“Look what he is doing, no, not that one.” From the tangle came running a dripping human. He tossed his hands, staring up at the burning bowl of a sky. No help there! The sun-baked sands, glittering like brass, gave no escape. He raised his hands, and they could see him take the poise of diver; like a projectile he shot into the pool of living green beneath.
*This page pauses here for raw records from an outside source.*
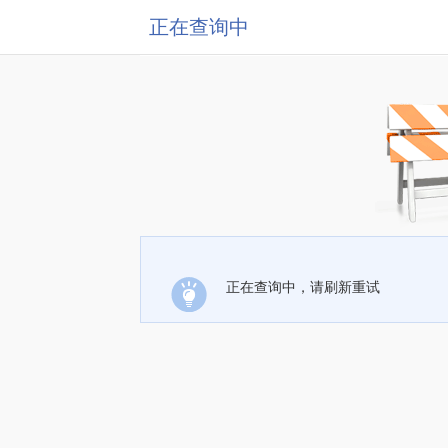
正在查询中
正在查询中，请刷新重试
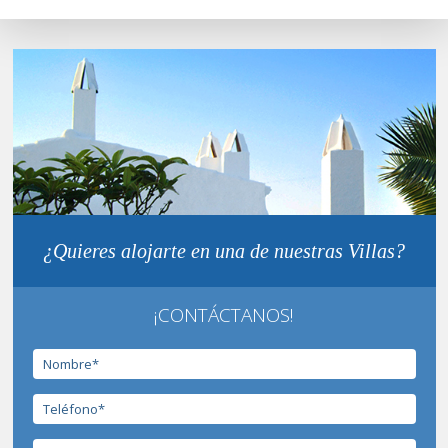
¿Quieres alojarte en una de nuestras Villas?
¡CONTÁCTANOS!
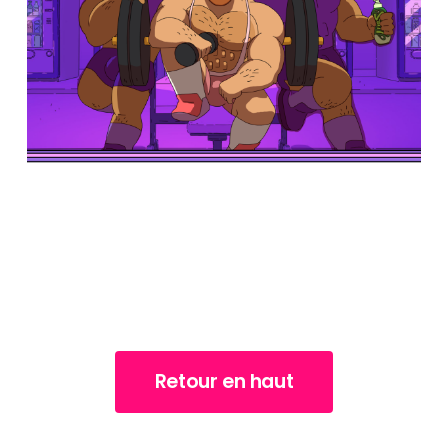
Retour en haut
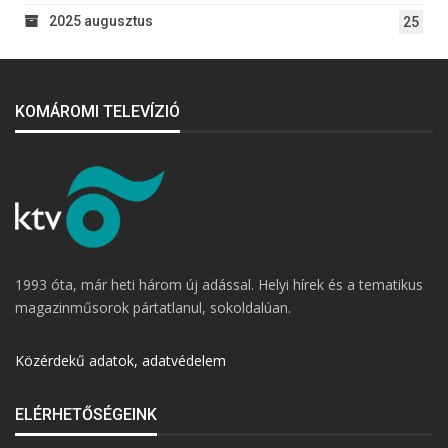
2025 augusztus
25
KOMÁROMI TELEVÍZIÓ
1993 óta, már heti három új adással. Helyi hírek és a tematikus
magazinműsorok pártatlanul, sokoldalúan.
Közérdekű adatok, adatvédelem
ELÉRHETŐSÉGEINK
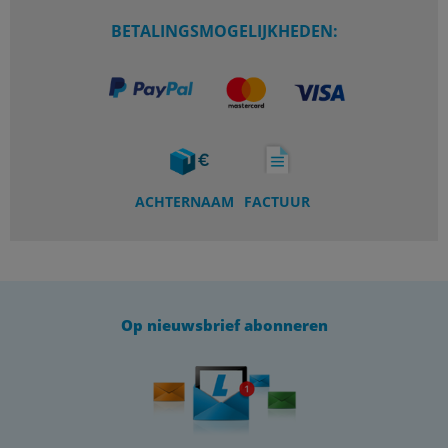
BETALINGSMOGELIJKHEDEN:
ACHTERNAAM
FACTUUR
Op nieuwsbrief abonneren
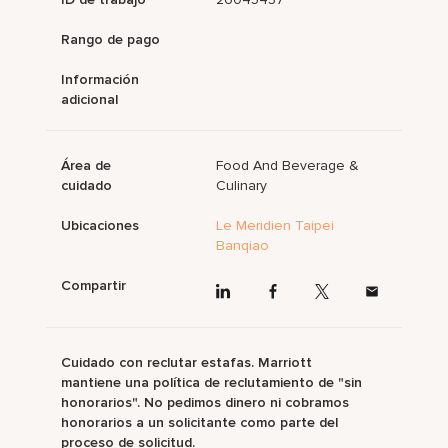
Rango de pago
Información
adicional
Área de
Food And Beverage &
cuidado
Culinary
Ubicaciones
Le Meridien Taipei
Banqiao
Compartir
Cuidado con reclutar estafas. Marriott
mantiene una política de reclutamiento de "sin
honorarios". No pedimos dinero ni cobramos
honorarios a un solicitante como parte del
proceso de solicitud.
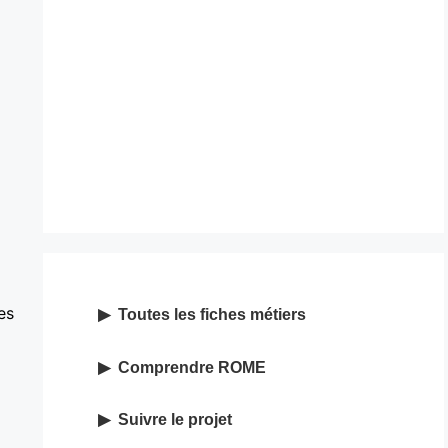
es
Toutes les fiches métiers
Comprendre ROME
Suivre le projet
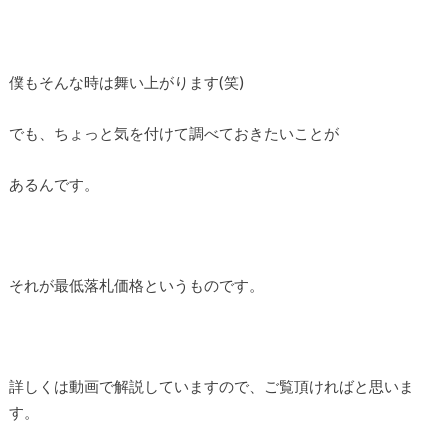
僕もそんな時は舞い上がります(笑)
でも、ちょっと気を付けて調べておきたいことが
あるんです。
それが最低落札価格というものです。
詳しくは動画で解説していますので、ご覧頂ければと思いま
す。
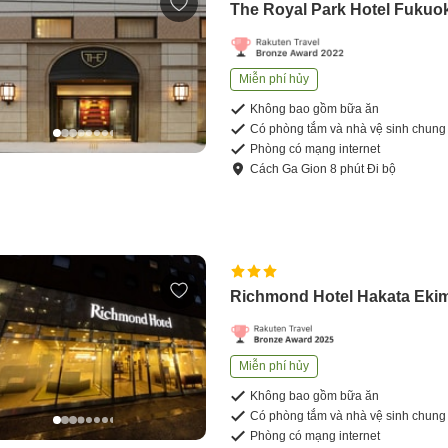
The Royal Park Hotel Fukuo
Miễn phí hủy
Không bao gồm bữa ăn
Có phòng tắm và nhà vệ sinh chung
Phòng có mạng internet
Cách
Ga Gion
8
phút
Đi bộ
Richmond Hotel Hakata Eki
Miễn phí hủy
Không bao gồm bữa ăn
Có phòng tắm và nhà vệ sinh chung
Phòng có mạng internet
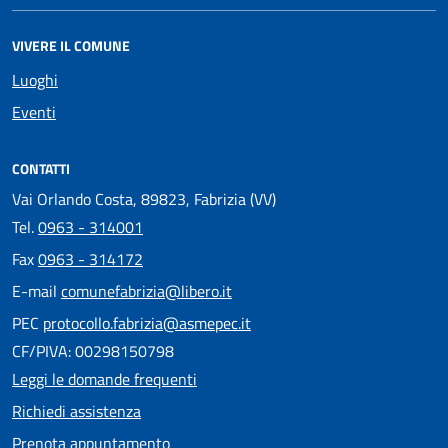
VIVERE IL COMUNE
Luoghi
Eventi
CONTATTI
Vai Orlando Costa, 89823, Fabrizia (VV)
Tel.
0963 - 314001
Fax
0963 - 314172
E-mail
comunefabrizia@libero.it
PEC
protocollo.fabrizia@asmepec.it
CF/PIVA: 00298150798
Leggi le domande frequenti
Richiedi assistenza
Prenota appuntamento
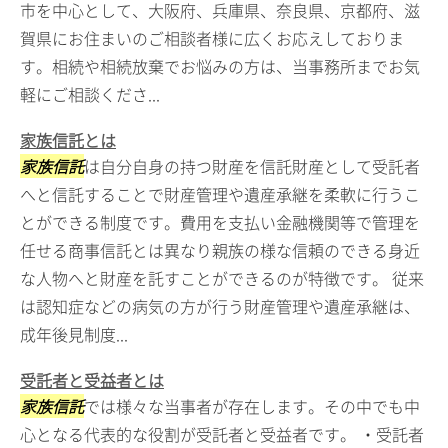
市を中心として、大阪府、兵庫県、奈良県、京都府、滋
賀県にお住まいのご相談者様に広くお応えしておりま
す。相続や相続放棄でお悩みの方は、当事務所までお気
軽にご相談くださ...
家族信託とは
家族信託
は自分自身の持つ財産を信託財産として受託者
へと信託することで財産管理や遺産承継を柔軟に行うこ
とができる制度です。費用を支払い金融機関等で管理を
任せる商事信託とは異なり親族の様な信頼のできる身近
な人物へと財産を託すことができるのが特徴です。 従来
は認知症などの病気の方が行う財産管理や遺産承継は、
成年後見制度...
受託者と受益者とは
家族信託
では様々な当事者が存在します。その中でも中
心となる代表的な役割が受託者と受益者です。 ・受託者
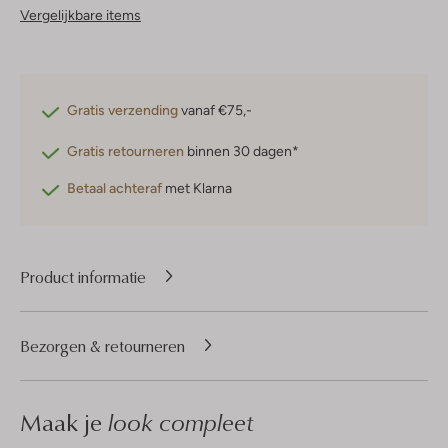
Vergelijkbare items
Gratis verzending
vanaf €75,-
Gratis retourneren
binnen 30 dagen*
Betaal achteraf
met Klarna
Product informatie
Bezorgen & retourneren
Maak je
look compleet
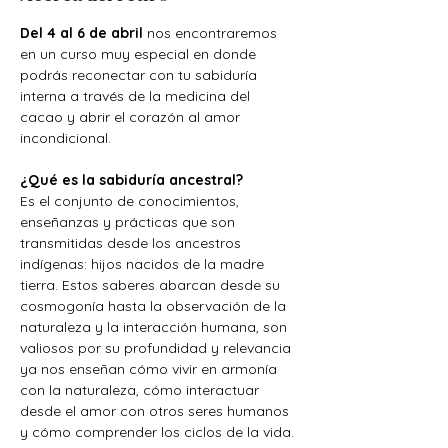
Del 4 al 6 de abril 
nos encontraremos 
en un curso muy especial en donde 
podrás reconectar con tu sabiduría 
interna a través de la medicina del 
cacao y abrir el corazón al amor 
incondicional.
¿Qué es la sabiduría ancestral?
Es el conjunto de conocimientos, 
enseñanzas y prácticas que son 
transmitidas desde los ancestros 
indígenas: hijos nacidos de la madre 
tierra. Estos saberes abarcan desde su 
cosmogonía hasta la observación de la 
naturaleza y la interacción humana, son 
valiosos por su profundidad y relevancia 
ya nos enseñan cómo vivir en armonía 
con la naturaleza, cómo interactuar 
desde el amor con otros seres humanos 
y cómo comprender los ciclos de la vida.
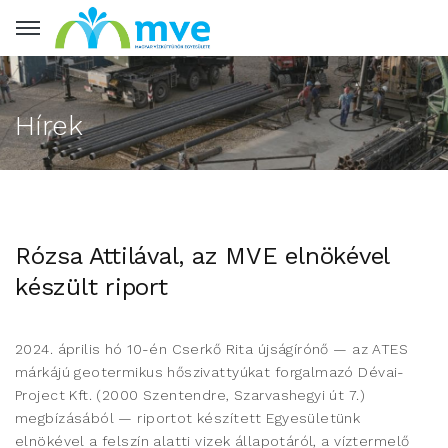
Hírek
Rózsa Attilával, az MVE elnökével
készült riport
2024. április hó 10-én Cserkő Rita újságírónő — az ATES
márkájú geotermikus hőszivattyúkat forgalmazó Dévai-
Project Kft. (2000 Szentendre, Szarvashegyi út 7.)
megbízásából — riportot készített Egyesületünk
elnökével a felszín alatti vizek állapotáról, a víztermelő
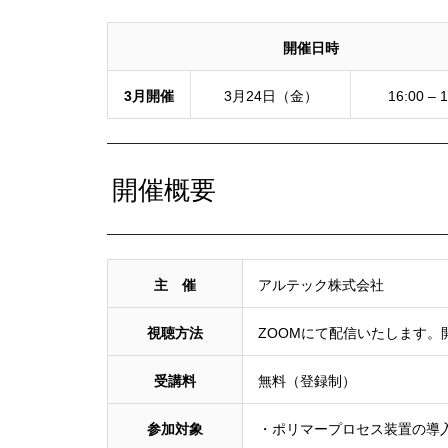
開催日時
3月開催
3月24日（金）
16:00 – 
開催概要
主 催
アルテック株式会社
視聴方法
ZOOMにて配信いたします。
受講料
無料（登録制）
参加対象
・ポリマープロセス装置の導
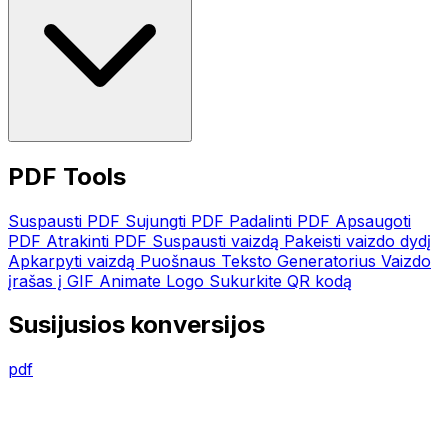
PDF Tools
Suspausti PDF
Sujungti PDF
Padalinti PDF
Apsaugoti
PDF
Atrakinti PDF
Suspausti vaizdą
Pakeisti vaizdo dydį
Apkarpyti vaizdą
Puošnaus Teksto Generatorius
Vaizdo
įrašas į GIF
Animate Logo
Sukurkite QR kodą
Susijusios konversijos
pdf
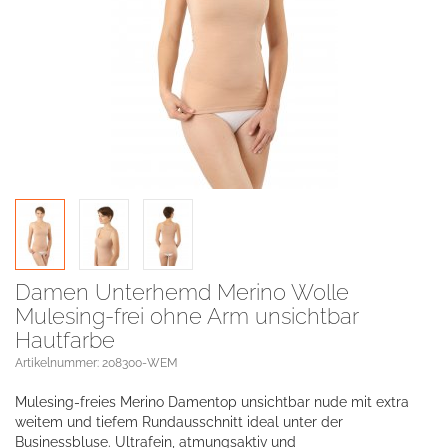
Damen Unterhemd Merino Wolle
Mulesing-frei ohne Arm unsichtbar
Hautfarbe
Artikelnummer: 208300-WEM
Mulesing-freies Merino Damentop unsichtbar nude mit extra
weitem und tiefem Rundausschnitt ideal unter der
Businessbluse. Ultrafein, atmungsaktiv und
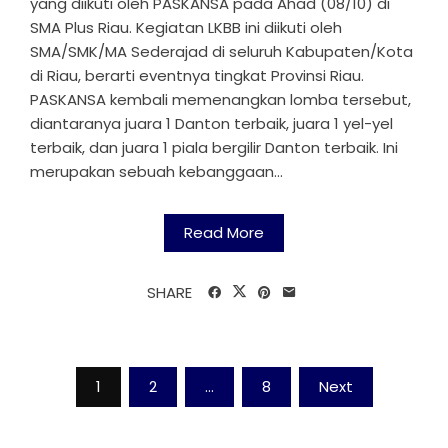
yang diikuti oleh PASKANSA pada Ahad (08/10) di
SMA Plus Riau. Kegiatan LKBB ini diikuti oleh
SMA/SMK/MA Sederajad di seluruh Kabupaten/Kota
di Riau, berarti eventnya tingkat Provinsi Riau.
PASKANSA kembali memenangkan lomba tersebut,
diantaranya juara 1 Danton terbaik, juara 1 yel-yel
terbaik, dan juara 1 piala bergilir Danton terbaik. Ini
merupakan sebuah kebanggaan...
Read More
SHARE
Posts
1
2
…
8
Next
pagination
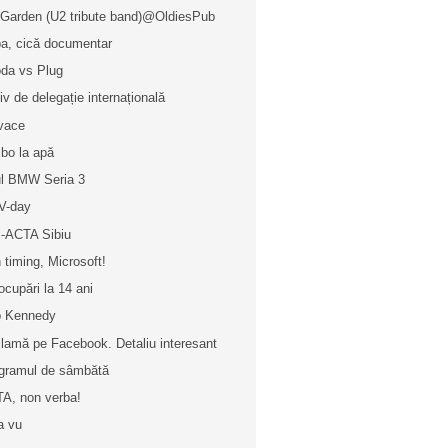
Garden (U2 tribute band)@OldiesPub
a, cică documentar
da vs Plug
iv de delegație internațională
vace
ibo la apă
l BMW Seria 3
V-day
i-ACTA Sibiu
 timing, Microsoft!
ocupări la 14 ani
 Kennedy
lamă pe Facebook. Detaliu interesant
gramul de sâmbătă
A, non verba!
a vu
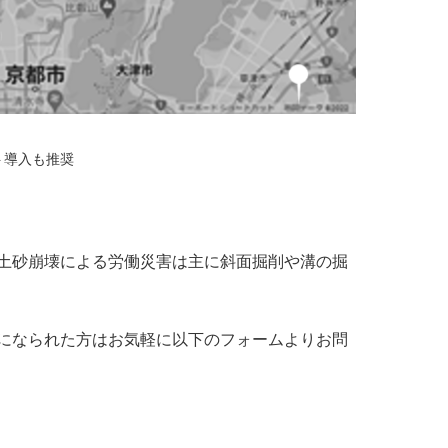
ト導入も推奨
土砂崩壊による労働災害は主に斜面掘削や溝の掘
になられた方はお気軽に以下のフォームよりお問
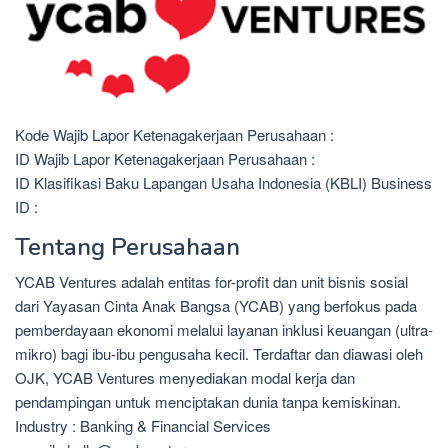
Kode Wajib Lapor Ketenagakerjaan Perusahaan :
ID Wajib Lapor Ketenagakerjaan Perusahaan :
ID Klasifikasi Baku Lapangan Usaha Indonesia (KBLI) Business
ID :
Tentang Perusahaan
YCAB Ventures adalah entitas for-profit dan unit bisnis sosial
dari Yayasan Cinta Anak Bangsa (YCAB) yang berfokus pada
pemberdayaan ekonomi melalui layanan inklusi keuangan (ultra-
mikro) bagi ibu-ibu pengusaha kecil. Terdaftar dan diawasi oleh
OJK, YCAB Ventures menyediakan modal kerja dan
pendampingan untuk menciptakan dunia tanpa kemiskinan.
Industry : Banking & Financial Services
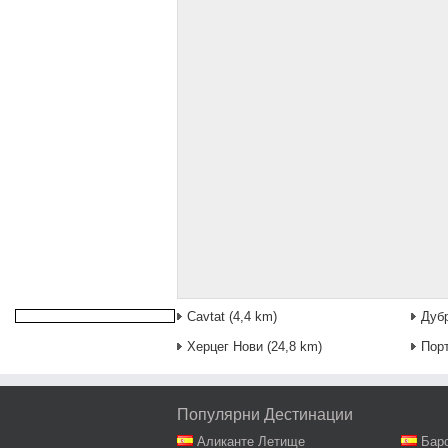
Cavtat
(4,4 km)
Дуб
Херцег Нови
(24,8 km)
Порт
Популярни Дестинации
Аликанте Летище
Бар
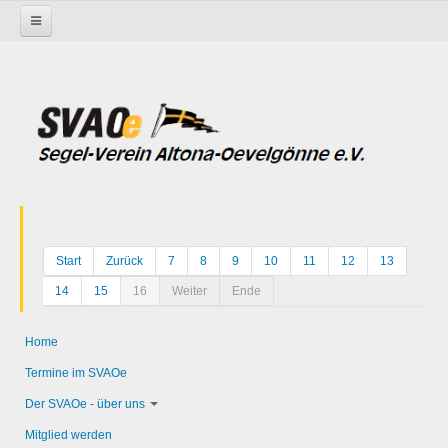
Startseite
Start
Zurück
7
8
9
10
11
12
13
14
15
16
Weiter
Ende
Home
Termine im SVAOe
Der SVAOe - über uns
Mitglied werden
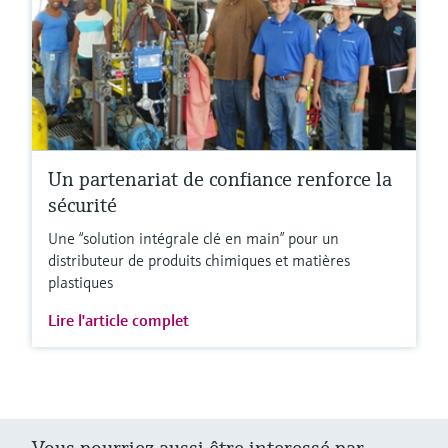
Un partenariat de confiance renforce la
sécurité
Une “solution intégrale clé en main” pour un
distributeur de produits chimiques et matières
plastiques
Lire l'article complet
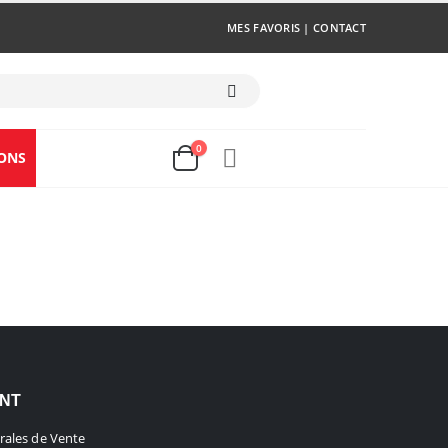
MES FAVORIS
|
CONTACT
0
ONS
ENT
rales de Vente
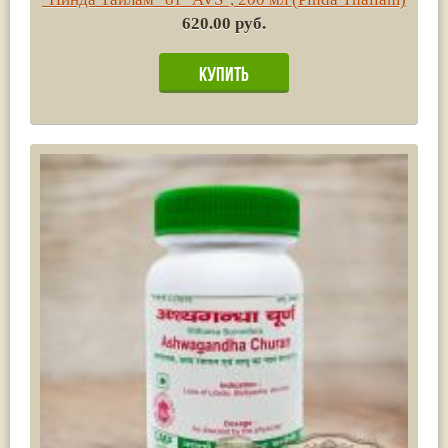
620.00 руб.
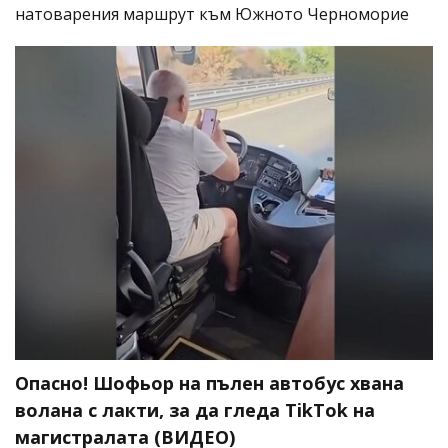
натоварения маршрут към Южното Черноморие
Опасно! Шофьор на пълен автобус хвана
волана с лакти, за да гледа TikTok на
магистралата (ВИДЕО)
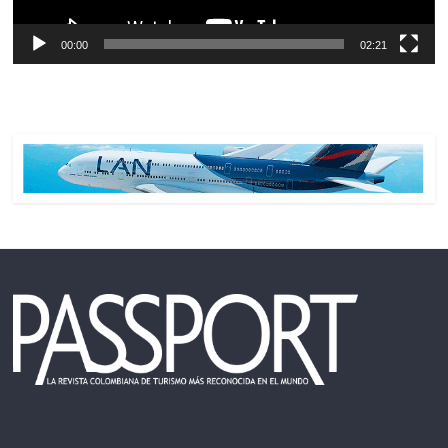
00:00
02:21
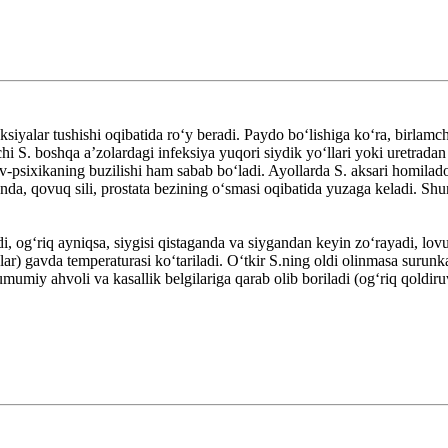
alar tushishi oqibatida roʻy beradi. Paydo boʻlishiga koʻra, birlamchi va
chi S. boshqa aʼzolardagi infeksiya yuqori siydik yoʻllari yoki uretradan
rv-psixikaning buzilishi ham sabab boʻladi. Ayollarda S. aksari homilad
da, qovuq sili, prostata bezining oʻsmasi oqibatida yuzaga keladi. Shun
, ogʻriq ayniqsa, siygisi qistaganda va siygandan keyin zoʻrayadi, lovu
lar) gavda temperaturasi koʻtariladi. Oʻtkir S.ning oldi olinmasa surunkal
mumiy ahvoli va kasallik belgilariga qarab olib boriladi (ogʻriq qoldiruv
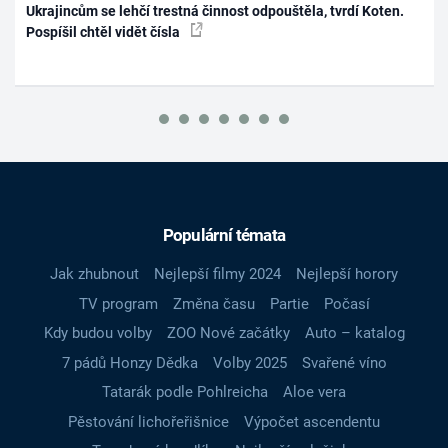
Ukrajincům se lehčí trestná činnost odpouštěla, tvrdí Koten.
Pospíšil chtěl vidět čísla
Populární témata
Jak zhubnout
Nejlepší filmy 2024
Nejlepší horory
TV program
Změna času
Partie
Počasí
Kdy budou volby
ZOO Nové začátky
Auto – katalog
7 pádů Honzy Dědka
Volby 2025
Svařené víno
Tatarák podle Pohlreicha
Aloe vera
Pěstování lichořeřišnice
Výpočet ascendentu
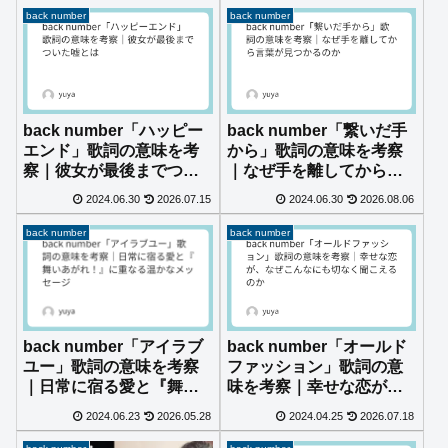
back number
back number
back number「ハッピー
back number「繋いだ手
エンド」歌詞の意味を考
から」歌詞の意味を考察
察｜彼女が最後までつい
｜なぜ手を離してから言
た嘘とは
葉が見つかるのか
2024.06.30
2026.07.15
2024.06.30
2026.08.06
back number
back number
back number「アイラブ
back number「オールド
ユー」歌詞の意味を考察
ファッション」歌詞の意
｜日常に宿る愛と『舞い
味を考察｜幸せな恋が、
あがれ！』に重なる温か
なぜこんなにも切なく聞
2024.06.23
2026.05.28
2024.04.25
2026.07.18
なメッセージ
こえるのか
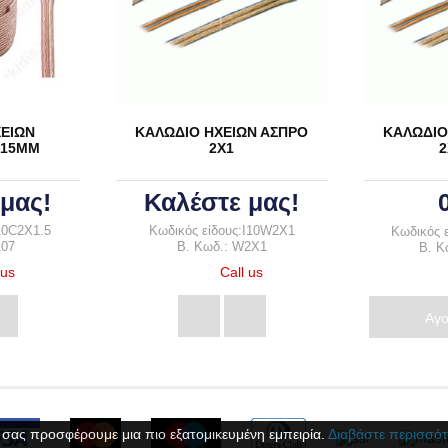
ΕΙΩΝ
ΚΑΛΩΔΙΟ ΗΧΕΙΩΝ ΑΣΠΡΟ
ΚΑΛΩΔΙΟ
Χ15ΜΜ
2Χ1
2
μας!
Καλέστε μας!
10C2X1.5
Κωδικός είδους:I10W2X1
Κωδικός 
107
B. Κωδ.: W2X1
B. Κ
 us
Call us
Αγ
 σας προσφέρουμε μια πιο εξατομικευμένη εμπειρία.
Διαβάστε περισσότ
“He thinks it’s water,” whispered Innes.

He’s got it,” cried Estrada, caught with excitement. “It’s a madness. One man died yesterday.”

“Died!”

“Why, no white man, for they’re white, those Mexican, can stand that hole. It’s an inferno. There have been two deaths already. If another goes, they’ll walk out. I’ve told Rickard; he knows. They’re superstitious as niggers—the third death—they’re boiling with discontent already. Then where’ll we be, where’ll the gate be?” The graceful indolence of the Cardenas was gone; he was all Estrada now, vehement and impassioned.

“He may die?”

“I shouldn’t have brought you here!”

He tried to get her away. Her eyes would not leave that pool of living green, the hole that the poor wretch had thought was cooling waters. The smell of cut arrow-weed, sickly sweet, smote against her nostrils. Then she saw a movement in the undergrowth. A group of men were pulling him out—she saw his face, distorted, livid. His lips were chattering; he screamed like a raucous ape.

“Did you see him?” she breathed.

“I saw them,” his answer was grim. He watched them, their composite expression foreboding, as they bore to camp the struggling madman.